Speaking at hearings on a groundbreaking antipornography civil rights law, women offer eloquent witness to the devastation pornography has caused in their lives. Supported by social science experts and authorities on rape, battery, and prostitution, discounted and opposed by free speech advocates and absolutists, their riveting testimony articulates the centrality of pornography to sexual abuse and inequity today.

At issue in these hearings is a law conceived and drafted by Andrea Dworkin and Catharine A. MacKinnon that defines harm done through pornography as a legal injury of sex discrimination warranting civil redress.

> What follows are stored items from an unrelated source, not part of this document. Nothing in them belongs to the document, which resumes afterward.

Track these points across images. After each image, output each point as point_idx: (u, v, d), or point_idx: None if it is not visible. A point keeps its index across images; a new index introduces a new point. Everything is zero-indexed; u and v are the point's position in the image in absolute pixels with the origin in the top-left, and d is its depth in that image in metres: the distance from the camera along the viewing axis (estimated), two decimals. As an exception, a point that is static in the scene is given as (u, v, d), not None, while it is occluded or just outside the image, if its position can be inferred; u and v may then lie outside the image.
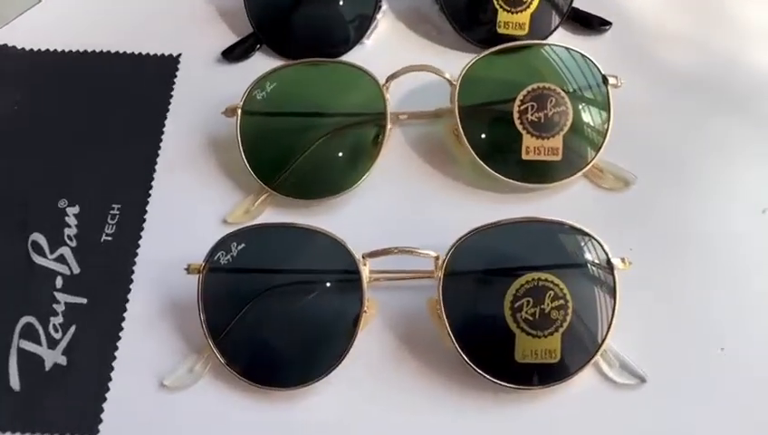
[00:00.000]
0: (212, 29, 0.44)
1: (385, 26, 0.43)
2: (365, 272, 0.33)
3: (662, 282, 0.35)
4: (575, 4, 0.42)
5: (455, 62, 0.39)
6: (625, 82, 0.37)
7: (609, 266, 0.32)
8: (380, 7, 0.42)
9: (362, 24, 0.42)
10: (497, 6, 0.41)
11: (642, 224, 0.37)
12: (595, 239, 0.33)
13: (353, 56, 0.42)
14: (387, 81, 0.37)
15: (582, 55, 0.38)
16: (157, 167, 0.39)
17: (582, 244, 0.33)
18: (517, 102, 0.37)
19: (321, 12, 0.42)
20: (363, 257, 0.33)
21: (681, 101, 0.40)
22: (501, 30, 0.41)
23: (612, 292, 0.32)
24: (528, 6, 0.41)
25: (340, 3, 0.42)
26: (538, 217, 0.33)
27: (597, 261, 0.33)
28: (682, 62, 0.41)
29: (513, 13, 0.41)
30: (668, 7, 0.43)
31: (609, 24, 0.42)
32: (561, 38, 0.42)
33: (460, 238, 0.33)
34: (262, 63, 0.42)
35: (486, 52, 0.38)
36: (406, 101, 0.40)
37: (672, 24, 0.43)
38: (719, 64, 0.41)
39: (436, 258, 0.33)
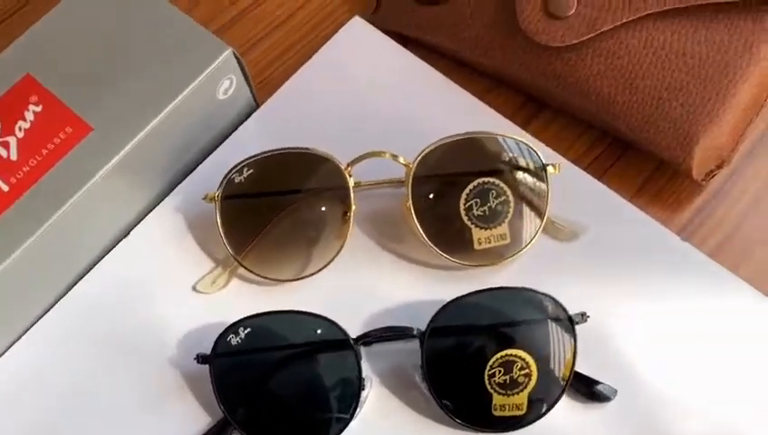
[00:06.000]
0: (179, 403, 0.39)
1: (370, 397, 0.39)
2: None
3: None
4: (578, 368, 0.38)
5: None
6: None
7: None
8: (365, 385, 0.38)
9: (347, 408, 0.38)
10: (491, 390, 0.37)
11: None
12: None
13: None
14: None
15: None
16: None
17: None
18: None
19: (299, 402, 0.38)
20: None
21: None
22: (497, 413, 0.37)
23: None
24: (525, 387, 0.37)
25: (322, 385, 0.38)
26: None
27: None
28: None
29: (508, 395, 0.37)
30: (679, 379, 0.39)
31: (614, 392, 0.38)
32: (565, 408, 0.38)
33: None
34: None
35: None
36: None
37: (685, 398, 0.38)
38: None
39: None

From the first set of hearings in Minneapolis in 1983 through those before the Massachusetts state legislature in 1992, the witnesses heard here expose the commonplace reality of denigration and sexual subordination due to pornography and refute the widespread notion that pornography is harmless expression that must be protected by the state.

Introduced with powerful essays by MacKinnon and Dworkin, these hearings—unabridged and with each word scrupulously verified—constitute a unique record of a conflict over the meaning of democracy itself—a major civil rights struggle for our time and a fundamental crisis in United States constitutional law: Can we sacrifice the lives of women and children to a pornographer’s right to free “speech”? Can we allow the First Amendment to shield sexual exploitation and predatory sexual violence? These pages contain all the arguments for protecting pornography—and dramatically document its human cost.